(Extract to read Opens)

What about something like: How should I think about the twin paradox? : The twin paradox [link] is a standard problem given in special relativity [link], but as one looks around for discussion of the phenomenon, one finds lots of different variants[link, link, link, link] and different interpretations..... But this would likely be considered too broad. Personally I think it would make a great page on the web, where we could consolidate all of the best answers together.
Then in the future, people could link to those answers anytime they were needed, and most of the natural followup questions people would have would just be a simple scroll away, and if in the future anyone asked some new variant, you could close it as a dup and add a new answer to the canonical reference.
It would naturally have to be protected, and the community would have to make a real effort to make all of the answers be really top notch, with diagrams and quantitative calculations and the like. Heck, to keep points out of it, the question and all of the answers could be community wiki
Or at the very least, we would have to be okay with editing other peoples answers more than we are now, at least as far as these questions are concerned
You should write up a proposal to Meta. See what happens. I like it, but I also liked my kapitza thing and that didn't go too well. Perhaps this is a better way to sell my actual goal, of making physics.SE more than just a place to find good answers to good questions and start to tap the community talent we have here to become a real reference on popular or interesting physics topics.
Then again, the natural argument against your idea is, why don't we all just put these kings of things on wikipedia? I think the answer to that is that for the most part, is that we would have more freedom here to work through calculations step by step in a more pedagogical style than would be welcome on a wiki post. And obviously wiki, the great reference that it is, doesn't fill this need as we get tons of these near dups on classic questions.

(Extract to read Closes)

* _Exercise requirements_
• 1. Retype the part of the twin paradox discussion from "It would naturally" up to and including "interesting physics topics.".
• 2. State whether each statement below agrees with the twin paradox discussion, answering yes or no and quoting the deciding words: (a) the question and all of its answers could be made community wiki; (b) the kapitza idea went well; (c) Wikipedia already meets the need for such a reference.
• 3. List every website that the twin paradox discussion names.

(Provided records Opens)

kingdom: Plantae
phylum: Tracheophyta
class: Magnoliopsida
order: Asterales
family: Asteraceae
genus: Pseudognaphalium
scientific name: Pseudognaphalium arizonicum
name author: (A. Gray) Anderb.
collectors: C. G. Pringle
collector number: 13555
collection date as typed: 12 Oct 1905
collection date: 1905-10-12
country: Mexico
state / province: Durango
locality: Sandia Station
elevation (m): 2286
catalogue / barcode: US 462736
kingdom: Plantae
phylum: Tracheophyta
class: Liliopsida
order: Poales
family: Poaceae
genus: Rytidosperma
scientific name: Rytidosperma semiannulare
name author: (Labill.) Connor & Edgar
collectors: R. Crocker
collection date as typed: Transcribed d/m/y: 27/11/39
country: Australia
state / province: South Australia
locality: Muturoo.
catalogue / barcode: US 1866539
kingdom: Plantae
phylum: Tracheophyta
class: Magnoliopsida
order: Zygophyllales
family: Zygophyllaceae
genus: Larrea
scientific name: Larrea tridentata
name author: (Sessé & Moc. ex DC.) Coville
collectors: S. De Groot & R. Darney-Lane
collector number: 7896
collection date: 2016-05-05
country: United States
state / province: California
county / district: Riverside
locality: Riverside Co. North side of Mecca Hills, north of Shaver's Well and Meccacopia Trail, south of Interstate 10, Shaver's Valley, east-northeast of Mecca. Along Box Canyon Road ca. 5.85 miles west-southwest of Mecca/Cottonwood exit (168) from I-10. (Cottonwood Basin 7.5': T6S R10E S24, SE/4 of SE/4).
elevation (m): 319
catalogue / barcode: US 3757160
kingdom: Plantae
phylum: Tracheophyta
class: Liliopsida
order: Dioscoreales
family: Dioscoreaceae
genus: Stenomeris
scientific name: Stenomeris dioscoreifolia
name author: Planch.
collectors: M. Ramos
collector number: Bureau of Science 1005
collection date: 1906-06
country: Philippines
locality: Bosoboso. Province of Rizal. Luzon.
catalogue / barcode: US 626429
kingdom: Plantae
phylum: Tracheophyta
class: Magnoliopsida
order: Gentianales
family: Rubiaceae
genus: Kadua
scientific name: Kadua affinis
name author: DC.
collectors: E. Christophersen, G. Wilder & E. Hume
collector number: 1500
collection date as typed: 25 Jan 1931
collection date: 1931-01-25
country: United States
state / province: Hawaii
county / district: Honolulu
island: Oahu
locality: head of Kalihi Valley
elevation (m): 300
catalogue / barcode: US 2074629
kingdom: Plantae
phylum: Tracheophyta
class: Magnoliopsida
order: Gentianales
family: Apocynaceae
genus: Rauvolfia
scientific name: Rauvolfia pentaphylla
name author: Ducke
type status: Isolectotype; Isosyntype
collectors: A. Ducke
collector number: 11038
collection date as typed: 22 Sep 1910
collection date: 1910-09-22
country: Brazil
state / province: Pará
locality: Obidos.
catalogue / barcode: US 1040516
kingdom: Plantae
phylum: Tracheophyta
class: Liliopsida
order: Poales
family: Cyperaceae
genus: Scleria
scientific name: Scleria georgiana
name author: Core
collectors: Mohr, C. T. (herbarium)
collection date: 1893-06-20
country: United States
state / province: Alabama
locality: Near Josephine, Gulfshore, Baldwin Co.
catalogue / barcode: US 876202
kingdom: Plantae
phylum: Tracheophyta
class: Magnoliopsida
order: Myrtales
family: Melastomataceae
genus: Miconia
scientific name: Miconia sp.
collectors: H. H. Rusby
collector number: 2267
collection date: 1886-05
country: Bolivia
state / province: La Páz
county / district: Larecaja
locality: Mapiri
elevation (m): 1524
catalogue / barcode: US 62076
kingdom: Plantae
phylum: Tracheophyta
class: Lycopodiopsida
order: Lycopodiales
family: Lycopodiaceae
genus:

(Provided records Closes)

* _Outputs in order_
• 1.
It would naturally have to be protected, and the community would have to make a real effort to make all of the answers be really top notch, with diagrams and quantitative calculations and the like. Heck, to keep points out of it, the question and all of the answers could be community wiki
Or at the very least, we would have to be okay with editing other peoples answers more than we are now, at least as far as these questions are concerned
You should write up a proposal to Meta. See what happens. I like it, but I also liked my kapitza thing and that didn't go too well. Perhaps this is a better way to sell my actual goal, of making physics.SE more than just a place to find good answers to good questions and start to tap the community talent we have here to become a real reference on popular or interesting physics topics.

• 2.
(a) Yes: "the question and all of the answers could be community wiki"
(b) No: "that didn't go too well"
(c) No: "wiki, the great reference that it is, doesn't fill this need"

• 3.
Meta
physics.SE
Wikipedia (also called "wiki")